Problem statement: Express the material below as a JSON list of strings, one string per line with blank lines omitted, beginning at the line that contains "collectors: J. Ohwi" and continuing through the line that contains "scientific name: Bowlesia incana".

______________________________

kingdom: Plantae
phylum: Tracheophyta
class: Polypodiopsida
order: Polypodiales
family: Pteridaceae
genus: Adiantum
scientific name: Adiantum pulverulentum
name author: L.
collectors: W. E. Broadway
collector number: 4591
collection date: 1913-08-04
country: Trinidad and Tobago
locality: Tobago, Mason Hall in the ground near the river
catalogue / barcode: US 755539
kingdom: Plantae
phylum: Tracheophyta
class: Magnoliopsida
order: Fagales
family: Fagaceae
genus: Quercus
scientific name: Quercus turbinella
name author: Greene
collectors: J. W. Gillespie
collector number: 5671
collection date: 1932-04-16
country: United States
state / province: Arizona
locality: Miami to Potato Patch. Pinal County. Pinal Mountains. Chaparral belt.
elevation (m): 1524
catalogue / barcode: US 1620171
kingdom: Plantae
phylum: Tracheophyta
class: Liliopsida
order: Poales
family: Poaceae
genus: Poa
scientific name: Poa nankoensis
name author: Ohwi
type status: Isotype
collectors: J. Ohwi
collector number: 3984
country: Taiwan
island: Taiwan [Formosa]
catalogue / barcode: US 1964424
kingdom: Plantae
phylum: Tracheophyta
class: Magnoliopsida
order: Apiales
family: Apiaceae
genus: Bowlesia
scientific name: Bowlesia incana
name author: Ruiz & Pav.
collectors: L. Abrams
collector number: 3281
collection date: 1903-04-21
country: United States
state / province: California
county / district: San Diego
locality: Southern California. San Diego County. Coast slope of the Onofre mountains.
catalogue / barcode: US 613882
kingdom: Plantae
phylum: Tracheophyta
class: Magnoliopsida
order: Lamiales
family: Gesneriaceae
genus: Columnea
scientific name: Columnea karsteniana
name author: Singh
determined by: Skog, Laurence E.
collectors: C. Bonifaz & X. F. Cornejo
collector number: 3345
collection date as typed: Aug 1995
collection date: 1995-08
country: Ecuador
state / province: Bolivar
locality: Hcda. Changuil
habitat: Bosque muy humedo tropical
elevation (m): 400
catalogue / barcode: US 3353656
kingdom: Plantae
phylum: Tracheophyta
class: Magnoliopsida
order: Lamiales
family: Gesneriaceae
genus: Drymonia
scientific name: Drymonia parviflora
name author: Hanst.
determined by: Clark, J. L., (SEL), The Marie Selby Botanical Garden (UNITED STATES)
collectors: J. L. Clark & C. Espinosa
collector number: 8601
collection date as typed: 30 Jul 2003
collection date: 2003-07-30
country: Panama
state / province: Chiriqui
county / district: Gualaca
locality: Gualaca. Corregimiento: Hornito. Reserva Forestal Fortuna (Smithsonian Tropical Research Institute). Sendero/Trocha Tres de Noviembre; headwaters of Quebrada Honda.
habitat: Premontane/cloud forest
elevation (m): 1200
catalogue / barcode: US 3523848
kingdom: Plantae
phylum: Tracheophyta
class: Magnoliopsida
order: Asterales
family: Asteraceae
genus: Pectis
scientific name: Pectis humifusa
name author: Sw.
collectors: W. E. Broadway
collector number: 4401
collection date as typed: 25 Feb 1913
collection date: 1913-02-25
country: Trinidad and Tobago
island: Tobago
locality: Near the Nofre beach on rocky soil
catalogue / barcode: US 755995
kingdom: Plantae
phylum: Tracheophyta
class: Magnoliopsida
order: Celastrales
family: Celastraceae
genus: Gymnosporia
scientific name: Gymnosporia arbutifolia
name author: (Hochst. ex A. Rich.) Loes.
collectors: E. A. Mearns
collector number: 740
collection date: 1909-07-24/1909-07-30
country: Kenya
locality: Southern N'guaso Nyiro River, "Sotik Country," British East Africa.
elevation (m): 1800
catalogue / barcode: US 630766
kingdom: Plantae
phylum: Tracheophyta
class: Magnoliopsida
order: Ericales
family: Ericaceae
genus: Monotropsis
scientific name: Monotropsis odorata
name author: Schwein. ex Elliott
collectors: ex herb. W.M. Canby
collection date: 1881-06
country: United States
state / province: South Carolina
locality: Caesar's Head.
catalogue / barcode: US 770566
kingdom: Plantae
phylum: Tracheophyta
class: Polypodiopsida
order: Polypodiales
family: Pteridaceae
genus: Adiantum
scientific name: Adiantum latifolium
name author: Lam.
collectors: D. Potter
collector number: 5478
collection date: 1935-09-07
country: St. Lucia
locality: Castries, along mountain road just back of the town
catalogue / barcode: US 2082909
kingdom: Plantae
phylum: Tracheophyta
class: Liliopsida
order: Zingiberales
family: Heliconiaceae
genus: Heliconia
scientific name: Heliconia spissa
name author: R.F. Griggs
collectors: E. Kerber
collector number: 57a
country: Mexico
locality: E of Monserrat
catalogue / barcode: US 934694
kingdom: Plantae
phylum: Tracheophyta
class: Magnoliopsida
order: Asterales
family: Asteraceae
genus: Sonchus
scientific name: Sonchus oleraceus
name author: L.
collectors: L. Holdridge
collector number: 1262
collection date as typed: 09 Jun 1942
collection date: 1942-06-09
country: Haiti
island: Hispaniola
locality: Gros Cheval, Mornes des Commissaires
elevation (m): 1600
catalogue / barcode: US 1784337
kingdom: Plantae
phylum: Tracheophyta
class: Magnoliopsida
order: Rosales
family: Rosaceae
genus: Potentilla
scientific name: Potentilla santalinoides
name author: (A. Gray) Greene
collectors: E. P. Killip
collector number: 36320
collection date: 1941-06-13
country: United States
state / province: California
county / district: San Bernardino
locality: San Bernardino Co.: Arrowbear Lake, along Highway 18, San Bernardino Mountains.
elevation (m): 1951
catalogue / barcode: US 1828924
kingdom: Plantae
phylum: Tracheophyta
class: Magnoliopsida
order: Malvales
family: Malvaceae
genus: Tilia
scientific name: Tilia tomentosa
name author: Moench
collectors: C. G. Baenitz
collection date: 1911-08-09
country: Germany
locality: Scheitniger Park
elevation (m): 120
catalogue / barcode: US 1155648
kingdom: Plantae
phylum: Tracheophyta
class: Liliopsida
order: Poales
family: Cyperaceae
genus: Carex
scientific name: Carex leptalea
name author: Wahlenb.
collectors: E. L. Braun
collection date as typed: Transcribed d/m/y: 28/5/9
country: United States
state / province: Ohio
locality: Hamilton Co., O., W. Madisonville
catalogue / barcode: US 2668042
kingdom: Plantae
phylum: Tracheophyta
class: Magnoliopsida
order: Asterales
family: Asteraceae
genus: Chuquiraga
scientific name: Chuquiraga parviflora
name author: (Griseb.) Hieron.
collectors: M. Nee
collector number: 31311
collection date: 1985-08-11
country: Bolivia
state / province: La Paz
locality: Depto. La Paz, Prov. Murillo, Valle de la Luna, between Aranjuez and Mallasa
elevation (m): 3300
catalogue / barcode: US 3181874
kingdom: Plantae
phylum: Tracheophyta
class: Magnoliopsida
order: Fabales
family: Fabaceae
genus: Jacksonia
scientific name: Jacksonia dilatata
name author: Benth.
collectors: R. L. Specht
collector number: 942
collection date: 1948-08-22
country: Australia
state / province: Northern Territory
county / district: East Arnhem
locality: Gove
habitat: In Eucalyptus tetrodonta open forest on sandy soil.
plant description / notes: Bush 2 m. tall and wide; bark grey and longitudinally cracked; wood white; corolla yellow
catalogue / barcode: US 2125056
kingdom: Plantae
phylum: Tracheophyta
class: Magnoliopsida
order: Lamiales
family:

______________________________

Result:
[
  "collectors: J. Ohwi",
  "collector number: 3984",
  "country: Taiwan",
  "island: Taiwan [Formosa]",
  "catalogue / barcode: US 1964424",
  "kingdom: Plantae",
  "phylum: Tracheophyta",
  "class: Magnoliopsida",
  "order: Apiales",
  "family: Apiaceae",
  "genus: Bowlesia",
  "scientific name: Bowlesia incana"
]